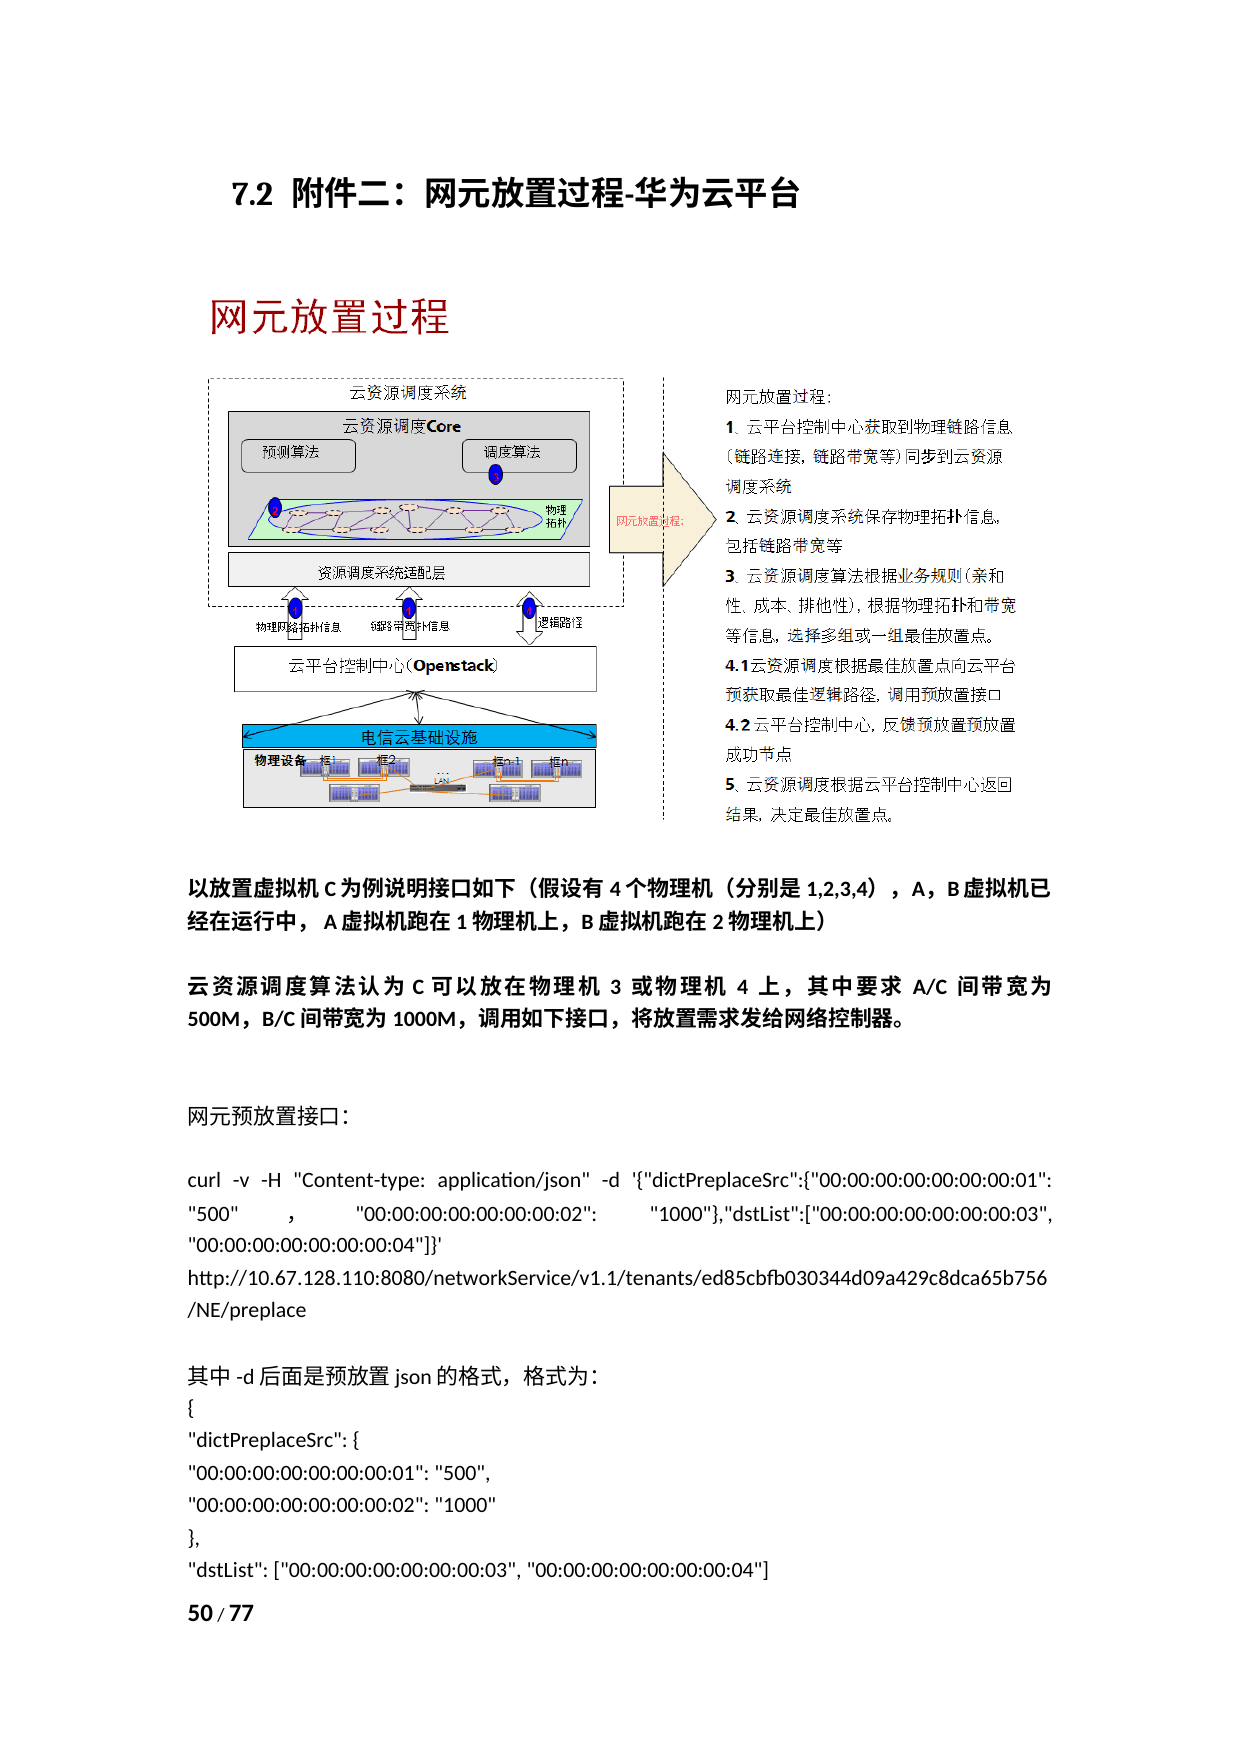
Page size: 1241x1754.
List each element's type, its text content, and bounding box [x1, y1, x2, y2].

text "00:00:00:00:00:00:00:01": "500", [187, 1456, 1053, 1488]
picture [187, 285, 1053, 856]
text { [187, 1391, 1053, 1423]
text 云资源调度算法认为C可以放在物理机 3 或物理机 4 上，其中要求 A/C 间带宽为500M，B/C 间带宽为 1000M，调用如下接口，将放置需求发给网络控制器。 [187, 968, 1053, 1033]
text "00:00:00:00:00:00:00:02": "1000" [187, 1488, 1053, 1521]
text 以放置虚拟机C为例说明接口如下（假设有4个物理机（分别是1,2,3,4），A，B虚拟机已经在运行中， A虚拟机跑在 1 物理机上，B虚拟机跑在 2 物理机上） [187, 871, 1053, 936]
text "dictPreplaceSrc": { [187, 1423, 1053, 1456]
text "dstList": ["00:00:00:00:00:00:00:03", "00:00:00:00:00:00:00:04"] [187, 1553, 1053, 1586]
text curl -v -H "Content-type: application/json" -d '{"dictPreplaceSrc":{"00:00:00:00:00:00:00:01": "500"，"00:00:00:00:00:00:00:02": "1000"},"dstList":["00:00:00:00:00:00:00:03", "00:00:00:00:00:00:00:04"]}' http://10.67.128.110:8080/networkService/v1.1/tenants/ed85cbfb030344d09a429c8dca65b756/NE/preplace [187, 1163, 1053, 1326]
text }, [187, 1521, 1053, 1553]
text 网元预放置接口： [187, 1098, 1053, 1131]
subtitle 附件二：网元放置过程-华为云平台 [232, 158, 1053, 223]
text 其中 -d 后面是预放置json的格式，格式为： [187, 1358, 1053, 1391]
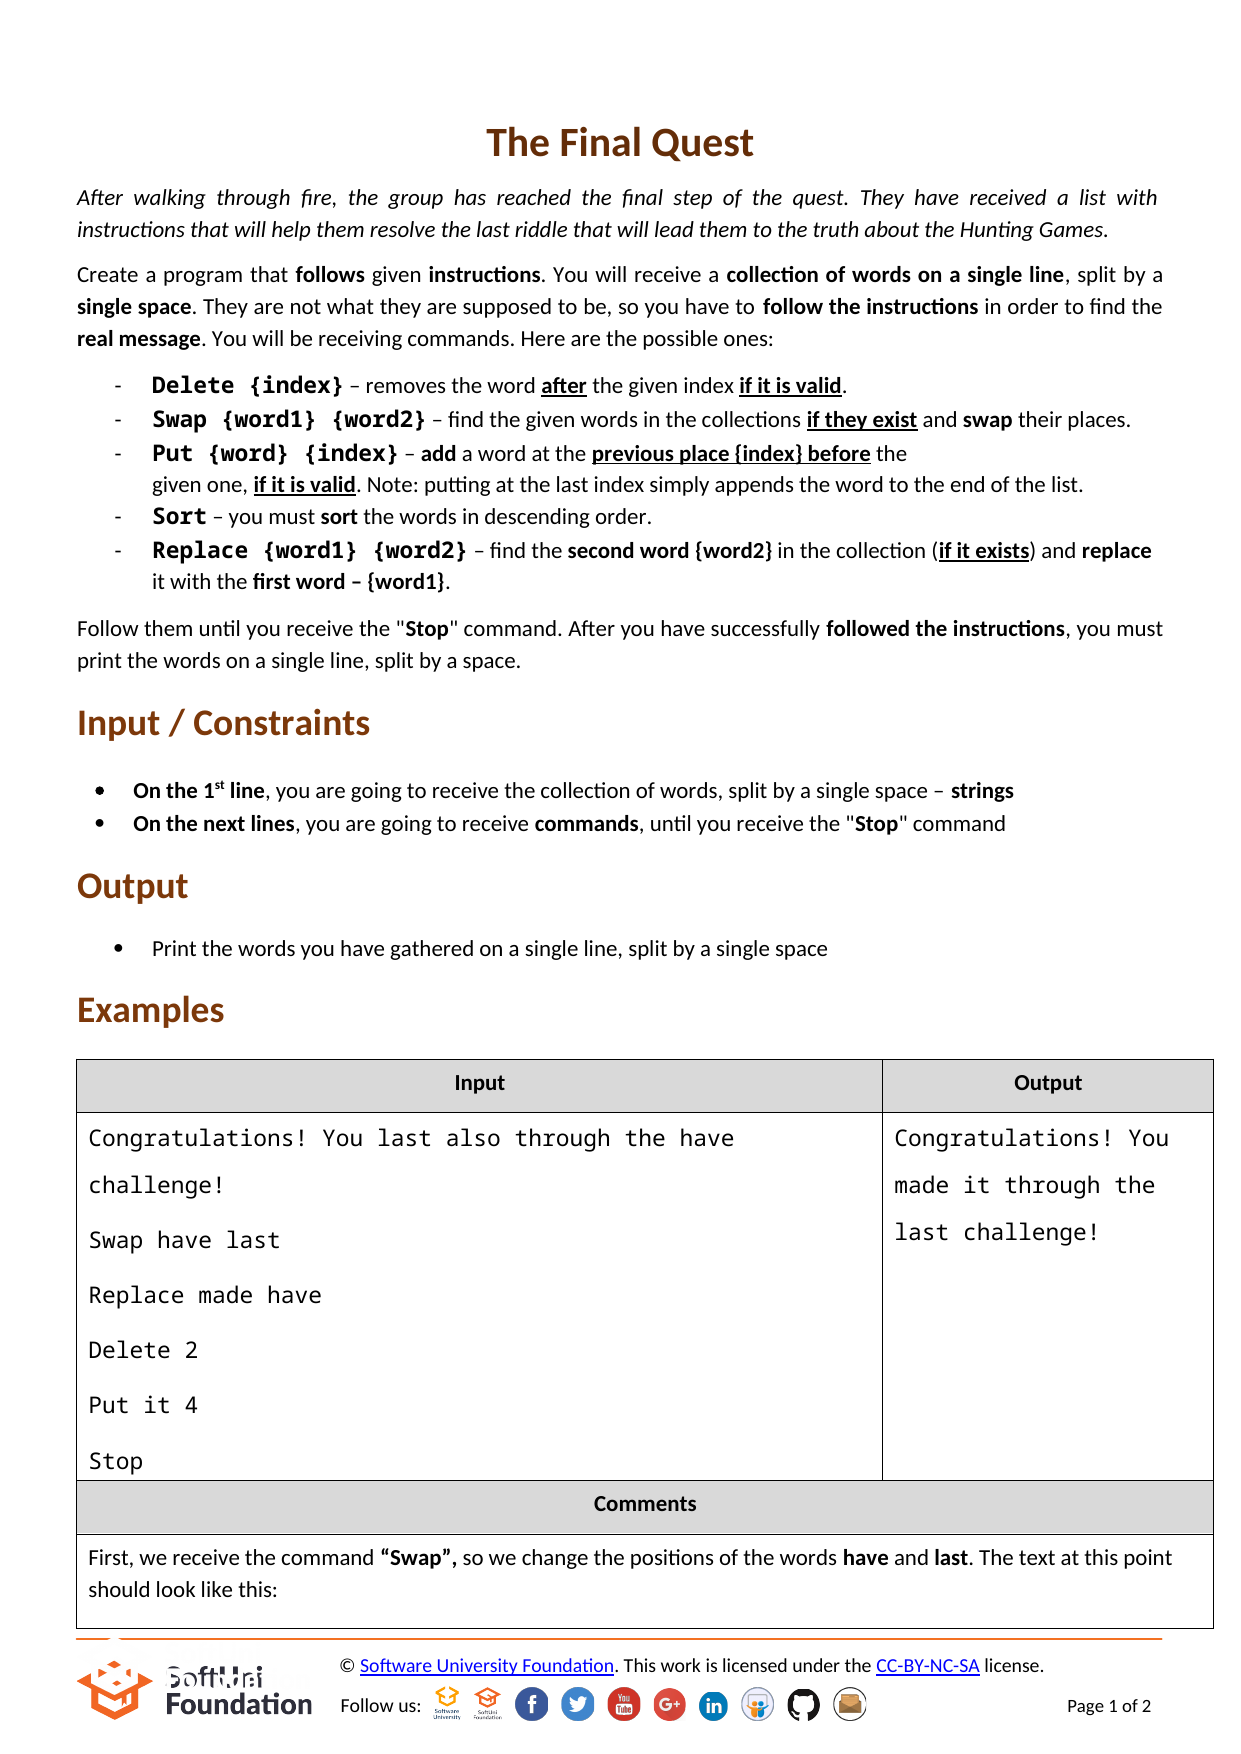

• • • •

→ Assigned task: Down to the last line, set down the data above exactly, and omit all images.

→ Solution:
Page size: 1241x1754.
List each element's type, its text content, and bounding box [x1, y1, x2, y2].

text "00:00:00:00:00:00:00:01": "500", [187, 1456, 1053, 1488]
picture [187, 285, 1053, 856]
text { [187, 1391, 1053, 1423]
text 云资源调度算法认为C可以放在物理机 3 或物理机 4 上，其中要求 A/C 间带宽为500M，B/C 间带宽为 1000M，调用如下接口，将放置需求发给网络控制器。 [187, 968, 1053, 1033]
text "00:00:00:00:00:00:00:02": "1000" [187, 1488, 1053, 1521]
text 以放置虚拟机C为例说明接口如下（假设有4个物理机（分别是1,2,3,4），A，B虚拟机已经在运行中， A虚拟机跑在 1 物理机上，B虚拟机跑在 2 物理机上） [187, 871, 1053, 936]
text "dictPreplaceSrc": { [187, 1423, 1053, 1456]
text "dstList": ["00:00:00:00:00:00:00:03", "00:00:00:00:00:00:00:04"] [187, 1553, 1053, 1586]
text curl -v -H "Content-type: application/json" -d '{"dictPreplaceSrc":{"00:00:00:00:00:00:00:01": "500"，"00:00:00:00:00:00:00:02": "1000"},"dstList":["00:00:00:00:00:00:00:03", "00:00:00:00:00:00:00:04"]}' http://10.67.128.110:8080/networkService/v1.1/tenants/ed85cbfb030344d09a429c8dca65b756/NE/preplace [187, 1163, 1053, 1326]
text }, [187, 1521, 1053, 1553]
text 网元预放置接口： [187, 1098, 1053, 1131]
subtitle 附件二：网元放置过程-华为云平台 [232, 158, 1053, 223]
text 其中 -d 后面是预放置json的格式，格式为： [187, 1358, 1053, 1391]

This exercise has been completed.